3.6 Fit a variogram model
fit a model, e.g. an exponential model:
v.fit = fit.variogram(v, vgm(1, "Exp", 50000))
plot(v, v.fit)
3.7 BLUP/Kriging
Given this model, we can interpolate using the best unbiased linear predictor (BLUP), also called kriging predictor.

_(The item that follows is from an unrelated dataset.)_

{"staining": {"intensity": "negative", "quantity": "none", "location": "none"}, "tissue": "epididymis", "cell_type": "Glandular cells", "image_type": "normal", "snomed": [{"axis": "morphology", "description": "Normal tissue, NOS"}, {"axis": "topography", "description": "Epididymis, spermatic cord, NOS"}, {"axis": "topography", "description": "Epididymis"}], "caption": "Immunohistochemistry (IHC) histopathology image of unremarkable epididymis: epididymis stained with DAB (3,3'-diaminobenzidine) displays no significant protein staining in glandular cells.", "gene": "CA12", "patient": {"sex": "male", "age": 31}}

Under the model \(Z(s)=m+e(s)\) it estimates \(m\) using generalized least squares, and predicts \(e(s)\) using a weighted mean, where weights are chosen such that \(Var(Z(s_0)-\hat{Z}(s_0))\) is minimized.
k = krige(NO2~1, no2.sf, g3, v.fit)
# [using ordinary kriging]
k$idw = i$var1.pred
k$kriging = k$var1.pred
hook = function() {
plot(st_geometry(no2.sf), add = TRUE, col = 'yellow')
plot(st_cast(st_geometry(de), "MULTILINESTRING"), add = TRUE, col = 'red')
}
plot(merge(k[c("kriging", "idw")]), hook = hook, breaks = "equal")
Both density maps shown in the Point Pattern section and interpolated maps shown in this section look very similar:
- raster maps with continuous values
- smooth spatial patterns
The differences could not be larger!
- point density estimates estimate the number of points per unit area; the values are (normalized) counts
- interpolated maps estimate an unmeasured continuous variable; the values are weighted averages of an attribute
To illustrate the difference between density and interpolated values:
# Loading required package: spatstat.data
# Loading required package: spatstat.univar
# spatstat.univar 3.0-1
# Loading required package: spatstat.geom
# spatstat.geom 3.3-3
# Loading required package: spatstat.random
# spatstat.random 3.3-2
# Loading required package: spatstat.explore
# Loading required package: nlme
# spatstat.explore 3.3-2
#
# Attaching package: 'spatstat.explore'
# The following object is masked from 'package:gstat':
#
# idw
# Loading required package: spatstat.model
# Loading required package: rpart
# spatstat.model 3.3-2
# Loading required package: spatstat.linnet
# spatstat.linnet 3.2-2
#
# spatstat 3.2-1
# For an introduction to spatstat, type 'beginner'
3.8 Kriging with a non-constant mean
Under the model \(Z(s) = X(s)\beta + e(s)\), \(\beta\) is estimated using generalized least squares, and the variogram of regression residuals is needed; see Ch 12.
3.9 Conditional simulation
3.10 Exercises
- What causes the differences between the mean and the variance of the simulations (left) and the mean and variance obtained by kriging (right)?
- When comparing (above) the sample variogram of simulated fields with the variogram model used to simulate them, where do you see differences? Can you explain why these are not identical, or hypothesize under which circumstances these would become (more) identical?
- Under which practical data analysis problem would conditional simulations be more useful than the kriging prediction + kriging variance maps?